49

1.7K 153 8
                                    

-Bagian Empatpuluh Sembilan-

Semakin ku gores, semakin ku patah, semakin ku ikhlas.

●●●

"Udah selesai Kak?"

Pertanyaan itu dibarengi suara guntur yang memekakan telinga di luar sana, hujan deras sudah turun sejak 1 jam yang lalu dan belum ada tanda-tanda akan berhenti. Alfira menoleh ke gadis di sampingnya, yang kini sedang memfokuskan arah pandangnya ke buku sketch birunya.

"Gimana?" Alfira bertanya sambil memijat tengkuknya yang pegal. Letta selaku yang ditanyai lalu menoleh ke Alfira dan memberinya dua jempol tangan.

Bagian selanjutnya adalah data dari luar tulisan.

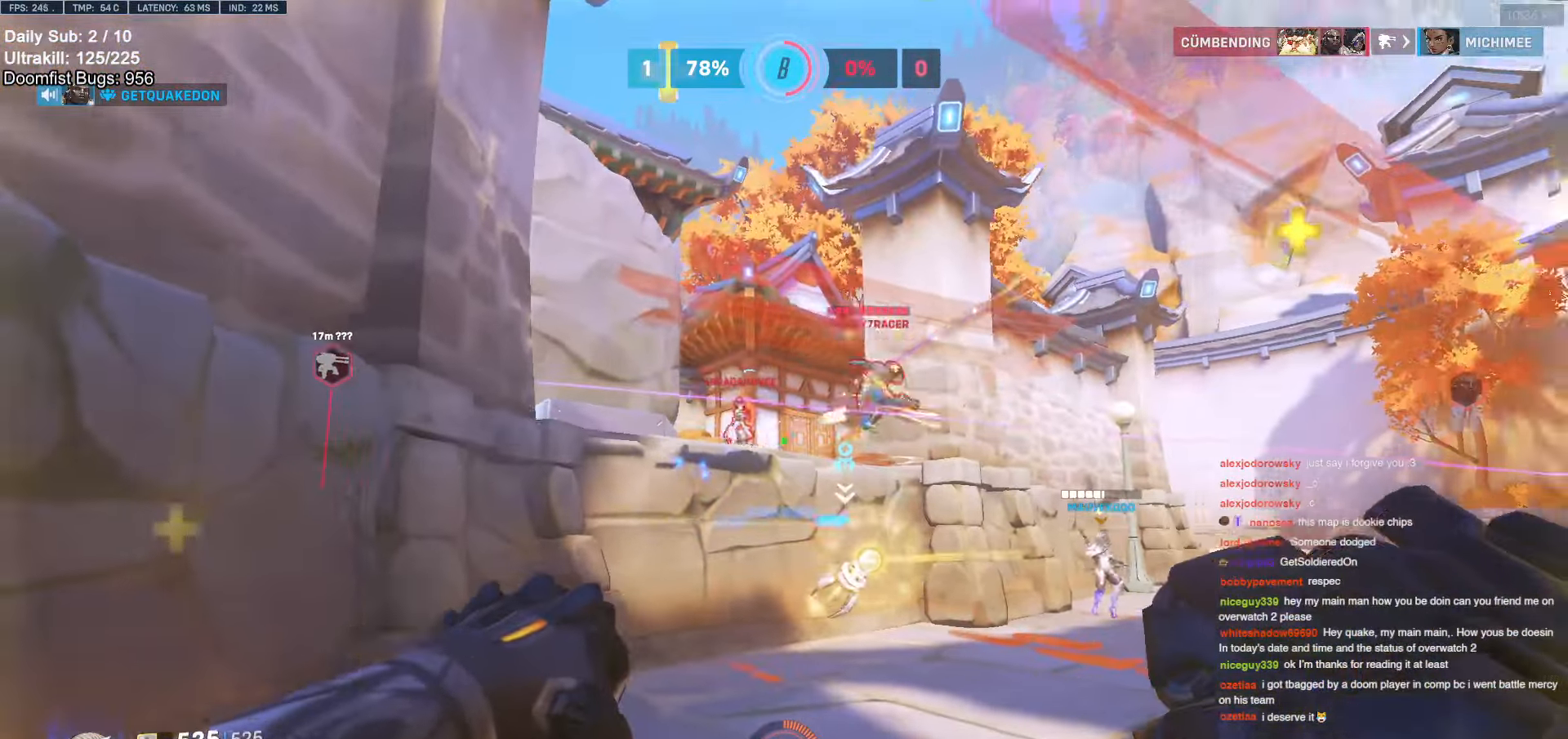
{"keys": ["d", "w"], "mouse": [], "events": [[200, "a", "up"], [200, "d", "down"], [250, "mouse_left", "down"], [400, "mouse_left", "up"], [433, "w", "down"]]}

"Aku kasih dua jempol, yang satu karena gambarnya keren yang satunya lagi karena usaha kakak yang keren banget." Alfira agak tersipu. Ia berdehem dan melihat gambarnya itu. Kurang lebih dua bulan yang ia butuhkan untuk menyelesaikan gambar ini. Lebih dari 20 lembar kertas yang ia sia-siakan karena rusak oleh kecerobohannya sendiri. Katakan saja, air matanya yang nakal.

"Gak sekeren itu juga." Alfira mendesah pelan. Ia menoleh lagi dan memberikan raut wajah tidak enaknya. "Maaf ya Let, pewarnamu jadi mau abis gara-gara aku pakai."

Letta tertawa pelan, ia tersenyum dengan bangga, "gak apa-apa lah Kak, aku juga masih punya lagi."

"Kapan-kapan aku ganti yang baru ya."

"Boleh." Setelah ucapan Letta, mereka terdiam. Lalu saling memandang dan tertawa apalagi saat melihat wajah masing-masing yang penuh dengan coretan warna.

"Gak Kak, bercanda kok."

"Eh serius loh kapan-kapan aku ganti beneran." Desak Alfira, sebenarnya ia sudah mencari pewarna untuk gambarnya itu, namun beberapa toko yang ia datangi sedang kehabisan stok. Akhirnya setelah Letta beberapa kali memaksa juga, Alfira memakai pewarna milik gadis tersebut.

"Yaudah kalo Kakak maksa aku bisa apa, lumayan juga kan." Alfira memutar bola matanya mendengar penuturan Letta tersebut. Ia kemudian memandang gambar di depannya, merenung beberapa saat dan menghela nafas pelan.

"Gimana Kak? Udah lebih ikhlas apa belum?" Pertanyaan Letta membuat Alfira mendongak lagi, raut wajahnya tidak yakin ia lalu menggeleng pelan dan menutup wajahnya merasa lelah serta malu. Pasalnya beberapa hari yang lalu ia berkata kepada Letta, apabila gambar yang Dira pinta kepadanya itu dapat ia selesaikan, ia juga menjamin perasaannya akan ikut selesai juga.

Dan pada kenyataannya? Sepertinya tidak. Letta bukannya prihatin justru tertawa melihat ekspresi gadis yang usianya terpaut 3 tahun lebih tua darinya itu.

"Kan aku udah bilang, kakak aja belum berjuang kenapa harus berhenti duluan." Dengan wajah tidak terbacanya Alfira memandang Letta.

"Udah ah gak usah diomongin, aku kan malu." Letta tertawa lagi, bagaimana Alfira tidak merasa malu jika adik lelaki yang ia sukai diam-diam tahu kalau dirinya menyukai lelaki itu? Darimana Letta tahu? Dari buku sketch Alfira dan selembar foto bertuliskan kata-kata di belakangnya. Hanya beberapa kata dan Letta membuat Alfira mengakui perasaannya.

"Let-"

Brakk! 

Suara pintu yang ditutup keras mengagetkan kedua gadis itu, Letta yang tadinya sedang bersiap mendengar Alfira berbicara langsung bergegas keluar. Alfira agak heran, ia pun mengikutinya dari belakang. Di depan kamar Genta Alfira melihat Letta mengetuk pintu dengan keras.

"Genta?" Letta mengangguk tanpa menghentikan ketukannya.

"Kayaknya lagi marah Kak, tadi banting pintunya keras banget." Alfira mengerutkan dahinya, berpikir apa yang kiranya membuat cowok itu semarah ini. Dari tadi ia sampai di rumah ini, Alfira memang belum melihat Genta sama sekali, Letta yang selaku adiknya juga tidak tahu dan mereka berfikir jika Genta sedang pergi keluar.